Como o Habit será viabilizado financeiramente?

O centro de inovação é uma associação sem fins lucrativos. Então não precisa gerar lucro, apenas ter receita para cobrir os custos. Essa receita virá por meio de associados, sejam pessoas físicas ou jurídicas, e patrocinadores de gestão, que normalmente são empresas. Esses irão ajudar a bancar a estrutura. Nos projetos do Link Lab teremos mantenedores, que são empresas com potencial de capital maior e que podem bancar um projeto mais robusto. A própria associação ficará dentro do centro de inovação e também terá um custo, porque será uma locatária como as outras empresas sediadas no Habit.

E quando vamos sair da ideação para a ação, ou seja, da iniciativa para a acabativa? Em qual velocidade vocês imaginam rodar o projeto?

Aí entra a questão de cultura e de mudança de pensamento. Qual é o estágio que estamos? Hoje estamos em busca de um local para o centro de inovação. Entendemos que as entregas do Habit serão mudança de cultura, educação, capacitação, conexão e tudo o mais, mas precisamos estabelecer um local e para isso foi criado o GT de Infraestrutura. Elencamos cerca de 15 atributos que o espaço ideal precisa ter, submetemos em torno de 25 estruturas a esses requisitos e ficamos com três edificações. Agora estamos trabalhando o engajamento. Um centro de inovação precisa que todos os atores estejam engajados e compreendam esse movimento. Então o dono do prédio, o investidor imobiliário e a comunidade precisam entender o movimento. Estamos no momento de passar a ideia sobre como o centro de inovação vai funcionar e em paralelo temos o GT de Cultura e Educação trabalhando alguns eventos para que isso aconteça. Mas datas não temos ainda para passar. Avançamos bastante, até pouco tempo tínhamos um único prédio que estava dentro dos requisitos, mas que exigia um investimento alto. Agora temos outros prédios com viabilidade, que oferecem a possibilidade de começar com tamanho mais reduzido e ampliar no futuro. Isso requer um investimento menor, o que deve dar mais celeridade para a materialização da estrutura física. Precisamos de um local amplo, com facilidade de acesso e de estacionamento, que possa receber uma arena e dê uma visão de impacto.
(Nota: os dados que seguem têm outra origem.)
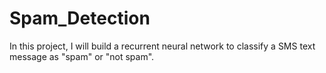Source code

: # Spam_Detection

In this project, I will build a recurrent neural network to classify a SMS text message as "spam" or "not spam".
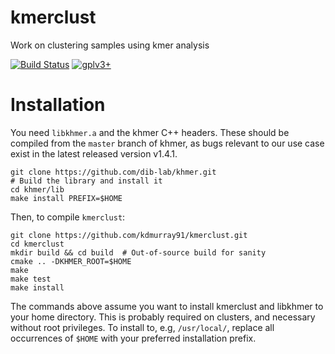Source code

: kmerclust
=========

Work on clustering samples using kmer analysis

[![Build Status](http://biojenkins.anu.edu.au/job/kmerclust/badge/icon)](http://biojenkins.anu.edu.au/job/kmerclust/)
[![gplv3+](https://img.shields.io/badge/license-GPLv3-blue.svg)](https://www.gnu.org/licenses/gpl.html)

Installation
============


You need `libkhmer.a` and the khmer C++ headers. These should be compiled from
the `master` branch of khmer, as bugs relevant to our use case exist in the
latest released version v1.4.1.

    git clone https://github.com/dib-lab/khmer.git
    # Build the library and install it
    cd khmer/lib
    make install PREFIX=$HOME

Then, to compile `kmerclust`:

    git clone https://github.com/kdmurray91/kmerclust.git
    cd kmerclust
    mkdir build && cd build  # Out-of-source build for sanity
    cmake .. -DKHMER_ROOT=$HOME
    make
    make test
    make install

The commands above assume you want to install kmerclust and libkhmer to your
home directory. This is probably required on clusters, and necessary without
root privileges. To install to, e.g, `/usr/local/`, replace all occurrences of
`$HOME` with your preferred installation prefix.
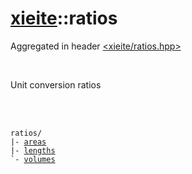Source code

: # [xieite](./xieite.md)::ratios
Aggregated in header [<xieite/ratios.hpp>](../include/xieite/ratios.hpp)

<br/>

Unit conversion ratios

<br/><br/>

<pre><code>ratios/
|- <a href="./docs/ratios/areas.md">areas</a>
|- <a href="./docs/ratios/lengths.md">lengths</a>
`- <a href="./docs/ratios/volumes.md">volumes</a>
</code></pre>
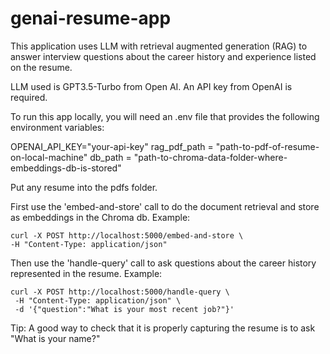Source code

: # genai-resume-app

This application uses LLM with retrieval augmented generation (RAG) to answer interview questions about the career history and experience listed on the resume. 

LLM used is GPT3.5-Turbo from Open AI. An API key from OpenAI is required.

To run this app locally, you will need an .env file that provides the following environment variables:

OPENAI_API_KEY="your-api-key"
rag_pdf_path = "path-to-pdf-of-resume-on-local-machine"
db_path = "path-to-chroma-data-folder-where-embeddings-db-is-stored"


Put any resume into the pdfs folder. 

First use the 'embed-and-store' call to do the document retrieval and store as embeddings in the Chroma db. 
Example: 
    
    curl -X POST http://localhost:5000/embed-and-store \
    -H "Content-Type: application/json"

Then use the 'handle-query' call to ask questions about the career history represented in the resume. 
Example:

    curl -X POST http://localhost:5000/handle-query \
     -H "Content-Type: application/json" \
     -d '{"question":"What is your most recent job?"}'

Tip: A good way to check that it is properly capturing the resume is to ask "What is your name?"
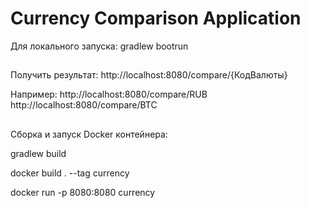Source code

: # Сurrency Comparison Application

Для локального запуска:
gradlew bootrun

##
Получить результат:
http://localhost:8080/compare/{КодВалюты}

Например:
http://localhost:8080/compare/RUB
http://localhost:8080/compare/BTC

##
Сборка и запуск Docker контейнера:

gradlew build  

docker build . --tag currency  

docker run -p 8080:8080 currency  

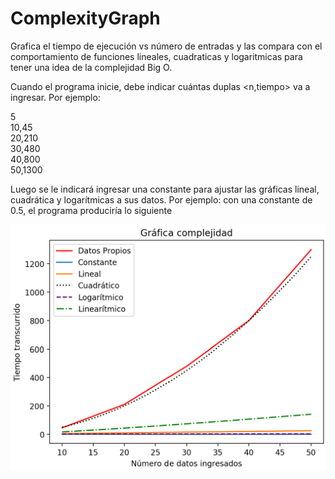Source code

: # ComplexityGraph

Grafica el tiempo de ejecución vs número de entradas y las compara con el comportamiento de funciones lineales, cuadraticas y logaritmicas para tener una idea de la complejidad Big O.

Cuando el programa inicie, debe indicar cuántas duplas <n,tiempo> va a ingresar. Por ejemplo:

5\
10,45\
20,210\
30,480\
40,800\
50,1300

Luego se le indicará ingresar una constante para ajustar las gráficas lineal, cuadrática y logarítmicas a sus datos. Por ejemplo: con una constante de 0.5, el programa produciría lo siguiente

![Gráficas](./complexity-graph.png)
De que forma a comunidade pode se envolver e participar do projeto do Habit?

No momento que tiver a materialização do centro, estaremos receptivos. Ou seja, todos que quiserem participar teremos eventos abertos ao público. Enquanto isso, iremos promover eventos de construção desse modelo, mostrando que as empresas e as pessoas precisam inovar.

Que dicas você deixa para quem pretende empreender com inovação?

Empreender, por natureza, exige resiliência, jogo de cintura, probabilidade de erro e resposta rápida ao erro. Existem alguns modelos hoje, como gestão ágil, prototipagem rápida, design thinking. Antes de empreender é necessário fazer um estudo para verificar a viabilidade do investimento. Isso serve para qualquer negócio, mas as maiores inovações que vemos acontecendo hoje são no modelo de negócio, ou seja, o restaurante que tem algo diferente. A tecnologia entra para tornar a velocidade de implantação e de sucesso do negócio mais rápida, ou seja, ela vai se tornar meio, e não mais produto final. A formação de mão de obra também é importante. Precisamos incutir nessa nova geração, desde o ensino fundamental, uma forma de entender a tecnologia. Estou falando de matemática básica, raciocínio lógico, robótica, lógica de programação. Tem estudos que assustam mostrando que teremos um apagão de mão de obra qualificada.